+++ Passage provided +++

Oil

Global Oil Demand to Drop by 1.4 Million Bpd

…IEA Members to Release182.7 Million Barrels of Oil from Emergency Stocks Over Six Months.

Global oil demand will drop by 1.4 million barrels per day, according to the latest forecast by Rystad Energy on Friday cited by the National.

The 1.4 million bpd loss would sink oil demand to 99.6 million bpd on average, below 2019 levels of 100.2 million bpd. And a rebound in this demand isn’t expected to happy until next year at the soonest, Rystead said.

The drop in oil demand will likely come from the Russian invasion of Ukraine, soaring inflation, China’s covid-inspired lockdowns, and supply chain disruptions. And even more oil demand pressure could be applied through future lockdowns or geopolitical issues.

“Shrinking demand is a direct result of the impact of lower economic activity globally,” the consultancy said, adding that such a demand decrease could ease today’s tight oil markets, calming oil prices.

Rystad isn’t the only one lowering oil demand forecasts. OPEC cut its 2022 oil demand growth forecast by 480,000 bpd on the back of lower expected global economic growth given the war in Ukraine and China’s covid lockdowns.

+++

▶ **Problems and tasks**:
1/ Based on the oil demand article, is each statement true? Answer yes or no, and quote the words that decide it. (a) Rystad expects average oil demand to fall below 2019 levels. (b) OPEC raised its 2022 oil demand growth forecast. (c) The consultancy said lower demand could calm oil prices.
2/ Copy the part of the oil demand article from "The 1.4 million" down to "soonest, Rystead said.".
The entries after this point come from a separate source, not from the oil demand article.

+++ Material provided +++

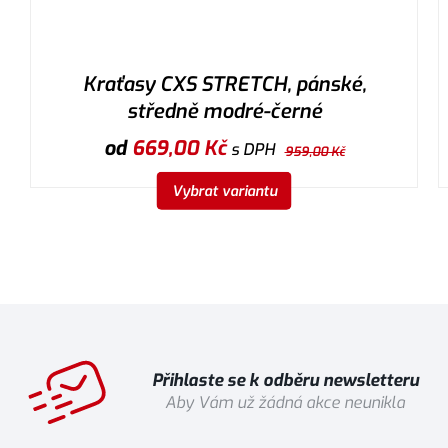
Kraťasy CXS STRETCH, pánské,
středně modré-černé
od
669,00
Kč
s DPH
959,00
Kč
Vybrat variantu
Přihlaste se k odběru newsletteru
Aby Vám už žádná akce neunikla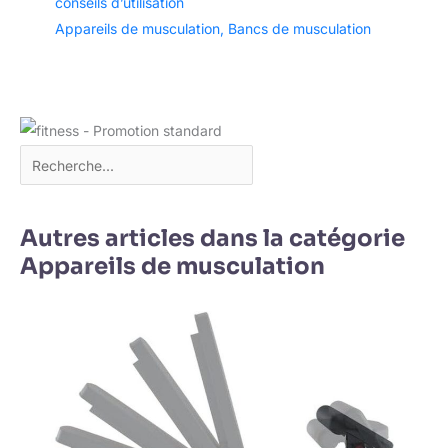
conseils d’utilisation
Appareils de musculation
,
Bancs de musculation
Autres articles dans la catégorie
Appareils de musculation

+++

▶ **Per-task outputs**:
1/
(a) Yes: "below 2019 levels of 100.2 million bpd"
(b) No: "OPEC cut its 2022 oil demand growth forecast by 480,000 bpd"
(c) Yes: "such a demand decrease could ease today’s tight oil markets, calming oil prices"

2/
The 1.4 million bpd loss would sink oil demand to 99.6 million bpd on average, below 2019 levels of 100.2 million bpd. And a rebound in this demand isn’t expected to happy until next year at the soonest, Rystead said.